Initialized and Uninitialized Global Variables and Executable FileSize

C

C.S.M.G.Sarma

Hi all,
Here is a code snippet that is bugging me off for a while:

#define size (20 * 1024)
unsigned char data_base[size];

/*my application here*/
..........
..........
..........
..........

The global variable "data_base" as you can see is uninitialized. The
executable size was 434KB. when this variable was initialized with "0"
like this:

#define size (20 * 1024)
unsigned char data_base[size] = "";

the executable size increased by nearly 20KB.

My compiler is diab[a PPC cross compiler]. I tried the same on TC,
perhaps after editing the file, and observed that the code size with
initialized goabal variables is larger than that with uninitialized
global variables.

Can anyone tell me why does this happen?

cheers,
Sarma
 
E

Ersek, Laszlo

Hi all,
Here is a code snippet that is bugging me off for a while:

#define size (20 * 1024)
unsigned char data_base[size];

/*my application here*/
.........
.........
.........
.........

The global variable "data_base" as you can see is uninitialized. The
executable size was 434KB. when this variable was initialized with "0"
like this:

#define size (20 * 1024)
unsigned char data_base[size] = "";

the executable size increased by nearly 20KB.

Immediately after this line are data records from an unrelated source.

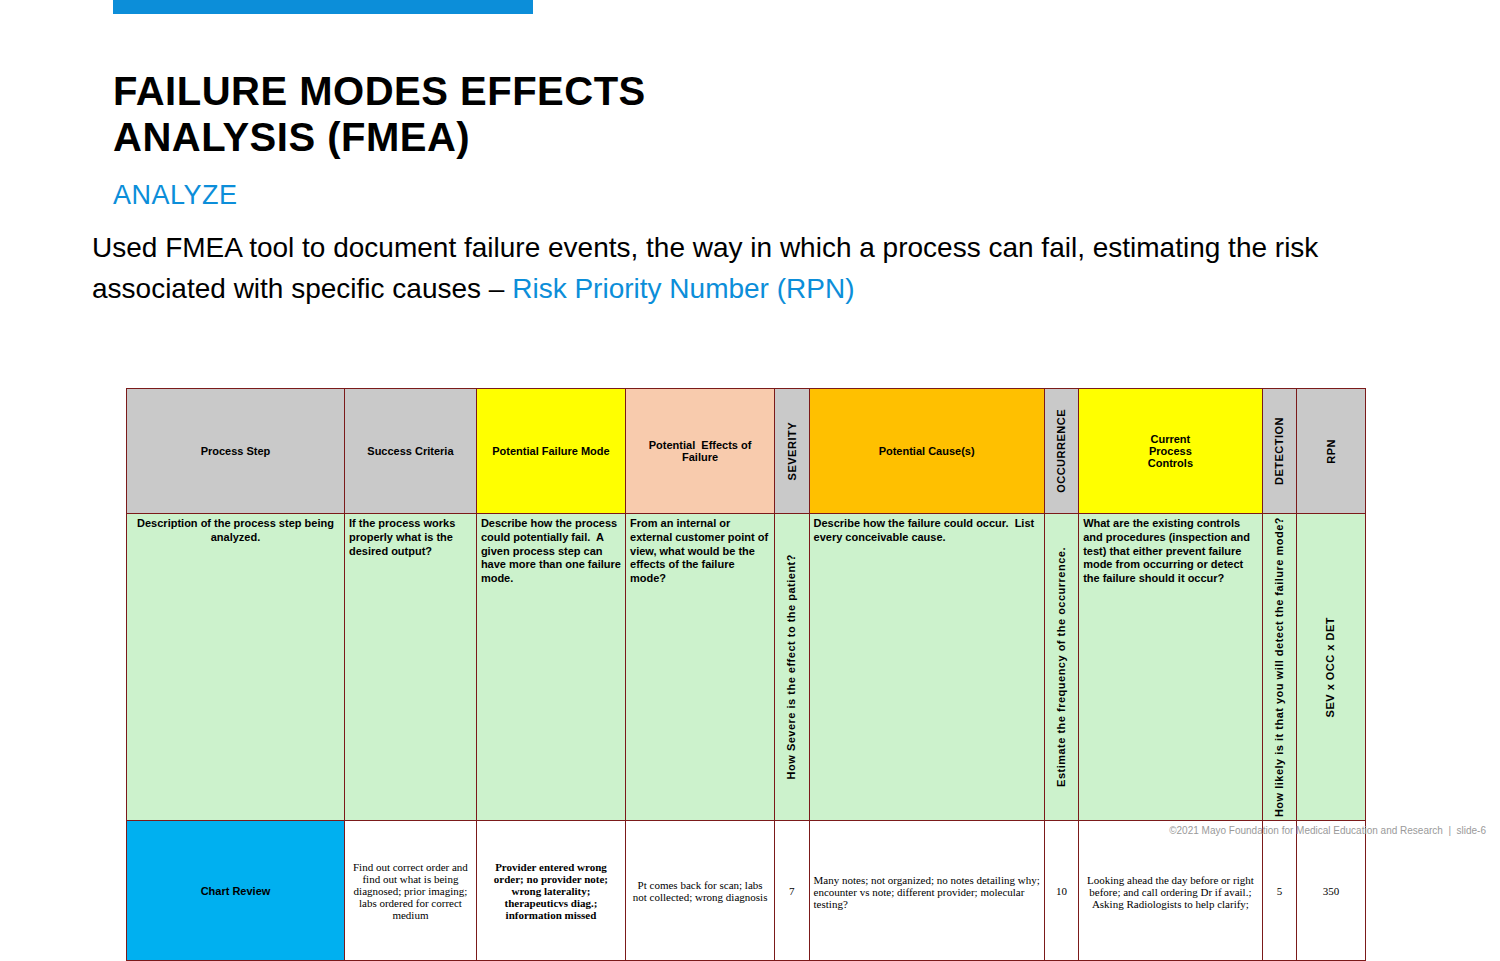FAILURE MODES EFFECTS
ANALYSIS (FMEA)
ANALYZE
Used FMEA tool to document failure events, the way in which a process can fail, estimating the risk associated with specific causes – Risk Priority Number (RPN)
| Process Step | Success Criteria | Potential Failure Mode | Potential Effects of Failure | SEVERITY | Potential Cause(s) | OCCURRENCE | Current Process Controls | DETECTION | RPN |
| --- | --- | --- | --- | --- | --- | --- | --- | --- | --- |
| Description of the process step being analyzed. | If the process works properly what is the desired output? | Describe how the process could potentially fail. A given process step can have more than one failure mode. | From an internal or external customer point of view, what would be the effects of the failure mode? | How Severe is the effect to the patient? | Describe how the failure could occur. List every conceivable cause. | Estimate the frequency of the occurrence. | What are the existing controls and procedures (inspection and test) that either prevent failure mode from occurring or detect the failure should it occur? | How likely is it that you will detect the failure mode? | SEV x OCC x DET |
| Chart Review | Find out correct order and find out what is being diagnosed; prior imaging; labs ordered for correct medium | Provider entered wrong order; no provider note; wrong laterality; therapeuticvs diag.; information missed | Pt comes back for scan; labs not collected; wrong diagnosis | 7 | Many notes; not organized; no notes detailing why; encounter vs note; different provider; molecular testing? | 10 | Looking ahead the day before or right before; and call ordering Dr if avail.; Asking Radiologists to help clarify; | 5 | 350 |
©2021 Mayo Foundation for Medical Education and Research | slide-6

My compiler is diab[a PPC cross compiler]. I tried the same on TC,
perhaps after editing the file, and observed that the code size with
initialized goabal variables is larger than that with uninitialized
global variables.

Can anyone tell me why does this happen?

The two definitions (one with the initialization and one without it) must
have the same effect when looked at from the portable-C programmer's POV.
(All members will be initialized to 0.)

In the second case, the compiler probably treats your code as in

unsigned char data_base[size] = "some specific string of 20K-1 chars";

and generates explicit code (data) for those 20K chars.

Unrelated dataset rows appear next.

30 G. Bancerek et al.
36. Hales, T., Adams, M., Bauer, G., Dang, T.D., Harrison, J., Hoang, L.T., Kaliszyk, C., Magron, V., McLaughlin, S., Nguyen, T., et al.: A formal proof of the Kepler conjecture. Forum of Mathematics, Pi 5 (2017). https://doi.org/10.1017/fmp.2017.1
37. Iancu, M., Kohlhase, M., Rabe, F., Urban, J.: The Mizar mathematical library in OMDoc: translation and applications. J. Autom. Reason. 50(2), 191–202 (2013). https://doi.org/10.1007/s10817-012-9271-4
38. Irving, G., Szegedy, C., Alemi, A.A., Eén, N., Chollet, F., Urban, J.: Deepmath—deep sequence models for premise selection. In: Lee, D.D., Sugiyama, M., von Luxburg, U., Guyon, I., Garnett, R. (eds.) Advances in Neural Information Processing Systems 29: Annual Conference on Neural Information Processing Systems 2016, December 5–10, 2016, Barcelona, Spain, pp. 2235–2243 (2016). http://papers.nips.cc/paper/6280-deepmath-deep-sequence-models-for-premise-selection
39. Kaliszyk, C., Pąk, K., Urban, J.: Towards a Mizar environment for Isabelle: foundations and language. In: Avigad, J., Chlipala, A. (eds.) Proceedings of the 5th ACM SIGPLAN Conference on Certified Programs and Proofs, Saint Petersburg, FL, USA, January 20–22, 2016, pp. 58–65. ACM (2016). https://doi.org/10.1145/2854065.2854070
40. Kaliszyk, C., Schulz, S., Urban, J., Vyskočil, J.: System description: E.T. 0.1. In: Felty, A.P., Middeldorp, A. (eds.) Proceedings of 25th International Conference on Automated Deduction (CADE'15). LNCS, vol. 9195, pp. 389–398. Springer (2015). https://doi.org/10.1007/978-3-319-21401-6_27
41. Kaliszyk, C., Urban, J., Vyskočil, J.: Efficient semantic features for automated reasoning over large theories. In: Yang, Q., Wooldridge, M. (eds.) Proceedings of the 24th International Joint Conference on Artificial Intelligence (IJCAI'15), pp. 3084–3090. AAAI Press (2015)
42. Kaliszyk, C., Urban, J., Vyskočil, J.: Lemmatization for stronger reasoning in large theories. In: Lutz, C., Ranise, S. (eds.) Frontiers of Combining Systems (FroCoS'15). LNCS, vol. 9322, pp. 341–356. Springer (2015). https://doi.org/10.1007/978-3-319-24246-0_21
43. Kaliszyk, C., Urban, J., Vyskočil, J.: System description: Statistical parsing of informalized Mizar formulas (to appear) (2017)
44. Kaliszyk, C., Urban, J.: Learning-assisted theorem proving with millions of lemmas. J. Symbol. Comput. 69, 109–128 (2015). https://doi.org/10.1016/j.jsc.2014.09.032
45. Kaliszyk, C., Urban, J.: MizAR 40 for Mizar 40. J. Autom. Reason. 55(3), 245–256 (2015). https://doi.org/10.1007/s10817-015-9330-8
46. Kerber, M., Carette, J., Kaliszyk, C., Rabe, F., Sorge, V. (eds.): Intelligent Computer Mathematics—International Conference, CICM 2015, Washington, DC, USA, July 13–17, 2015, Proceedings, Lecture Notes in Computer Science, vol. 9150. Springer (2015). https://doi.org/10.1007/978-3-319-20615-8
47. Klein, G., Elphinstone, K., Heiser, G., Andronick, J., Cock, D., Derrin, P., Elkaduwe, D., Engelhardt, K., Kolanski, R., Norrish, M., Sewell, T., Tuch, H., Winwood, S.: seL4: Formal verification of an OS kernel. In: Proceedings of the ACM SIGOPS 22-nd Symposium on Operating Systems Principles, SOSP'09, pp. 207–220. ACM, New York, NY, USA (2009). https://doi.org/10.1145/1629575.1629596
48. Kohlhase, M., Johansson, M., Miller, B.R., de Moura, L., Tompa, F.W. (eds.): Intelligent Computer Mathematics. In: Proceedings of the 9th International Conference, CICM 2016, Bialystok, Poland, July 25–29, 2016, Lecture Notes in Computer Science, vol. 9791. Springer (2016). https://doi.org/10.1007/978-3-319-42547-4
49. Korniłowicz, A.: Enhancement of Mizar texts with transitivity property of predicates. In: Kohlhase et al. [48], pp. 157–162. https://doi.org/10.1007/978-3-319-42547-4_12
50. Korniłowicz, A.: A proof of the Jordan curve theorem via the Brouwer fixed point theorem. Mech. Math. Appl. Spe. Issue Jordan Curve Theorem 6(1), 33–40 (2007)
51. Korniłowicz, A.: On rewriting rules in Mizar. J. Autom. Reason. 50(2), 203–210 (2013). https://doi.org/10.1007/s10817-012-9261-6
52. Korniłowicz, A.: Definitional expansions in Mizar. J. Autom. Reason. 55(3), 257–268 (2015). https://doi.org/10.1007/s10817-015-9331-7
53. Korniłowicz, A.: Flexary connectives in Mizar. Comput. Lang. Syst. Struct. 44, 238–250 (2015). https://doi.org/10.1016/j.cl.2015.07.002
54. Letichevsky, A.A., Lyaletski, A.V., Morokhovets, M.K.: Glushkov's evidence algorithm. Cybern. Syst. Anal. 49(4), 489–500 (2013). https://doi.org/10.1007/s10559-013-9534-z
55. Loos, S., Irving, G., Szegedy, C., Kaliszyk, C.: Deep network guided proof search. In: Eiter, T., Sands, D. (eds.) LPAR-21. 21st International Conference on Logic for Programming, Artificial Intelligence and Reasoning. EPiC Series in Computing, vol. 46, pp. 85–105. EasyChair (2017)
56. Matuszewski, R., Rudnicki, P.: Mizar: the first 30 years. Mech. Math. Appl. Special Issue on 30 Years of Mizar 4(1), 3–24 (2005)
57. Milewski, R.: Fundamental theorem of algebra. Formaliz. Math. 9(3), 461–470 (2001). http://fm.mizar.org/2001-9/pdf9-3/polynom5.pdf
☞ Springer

In the first case, it relies on the C runtime (OS included) to
zero-initialize the array. (It doesn't necessarily mean a loop or an
explicit memset(), but something that still happens at runtime -- eg.
mmap().)

http://www.linuxjournal.com/article/1059

----v----
A further distinction is made between data variables the user has
initialized and data variables the user has not initialized. If the user
has not specified the initial value of a variable, there is no sense
wasting space in the executable file to store the value. Thus, initialized
variables are grouped into the .data section, and uninitialized variables
are grouped into the .bss section, which is special because it doesn't
take up space in the file--it only tells how much space is needed for
uninitialized variables.
----^----

Your compiler could notice that your second definition involves a "special
case" of initialization.

lacos
 
J

jacob navia

C.S.M.G.Sarma a écrit :
Hi all,
Here is a code snippet that is bugging me off for a while:

#define size (20 * 1024)
unsigned char data_base[size];

/*my application here*/
.........
.........
.........
.........

The global variable "data_base" as you can see is uninitialized. The
executable size was 434KB. when this variable was initialized with "0"
like this:

#define size (20 * 1024)
unsigned char data_base[size] = "";

the executable size increased by nearly 20KB.

In many systems, uninitialized variables like yur "database" are
in the "BSS" section of the executable. This "section" is just an instruction
to the program loader to allocate a zero filled space after the program
is loaded, and takes no space in your executable.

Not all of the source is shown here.